Homework 7
BSTA 550
Directions
Please turn in this homework on Sakai. Please submit your homework in pdf format. You can type your work on your computer or submit a photo of your written work or any other method that can be turned into a pdf. The Adobe Scan phone app is an easy way to scan photos and compile into a PDF. Please let me know if you greatly prefer to submit a physical copy. We can work out another way for you to turn in homework.
Try to complete all of the problems listed below at some point this quarter! You may want to save some of them for studying later! Only turn in the ones listed in the “Turn In” column. Please submit problems in the order they are listed.
You must show all of your work to receive credit.
Non-textbook problems (NTB)
Let \(f_X(x)=\lambda e^{-\lambda x}\) for \(x>0\), where \(\lambda>0\).
- Show \(Var[X]=\frac{1}{\lambda^2}\).

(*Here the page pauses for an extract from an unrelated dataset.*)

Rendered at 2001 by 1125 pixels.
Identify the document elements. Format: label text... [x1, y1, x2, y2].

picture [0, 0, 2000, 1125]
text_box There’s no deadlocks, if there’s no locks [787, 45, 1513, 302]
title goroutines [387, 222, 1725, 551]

You may use the result from class for \(\mathbb{E}[X]\) without first proving it.
A shipping company handles containers in three different sizes: (1) 27 \(ft^3\) (3 x 3 x 3), (2) 125 \(ft^3\), and (3) 512 \(ft^3\). Let \(X_i\) (\(i = 1, 2, 3\)) denote the number of type \(i\) containers shipped during a given week. Suppose that \(\mu_1 =200,\sigma_1=10,\mu_2 =250,\sigma_2=12,\mu_3 =100,\sigma_3=8\).
Assuming that \(X_1,X_2,X_3\) are independent, calculate the expected value and variance of the total volume shipped.
Would your calculations necessarily be correct if the \(X_i\)’s were not independent? Explain.
Suppose that voters arrive at a polling station at the rate of 120 per hour.For each of the following parts, give the name and parameter(s) of the distribution to be used to model the event and set up the expression to find the specified probability.You do not need to compute the probability.
The probability that the next voter will arrive in less than 30 seconds.
The probability that 200 voters will arrive within two hours of each other.
The probability that the \(50^{th}\) voter will arrive in between 15 and 30 minutes.
The automatic opening device of a military cargo parachute has been designed to open when the parachute is 200 m above the ground. Suppose opening altitude actually has a normal distribution with mean value 200 m and standard deviation 30 m. Equipment damage will occur if the parachute opens at an altitude of less than 100 m. What is the probability that there is equipment damage to the payload of at least one of the five independently dropped parachutes?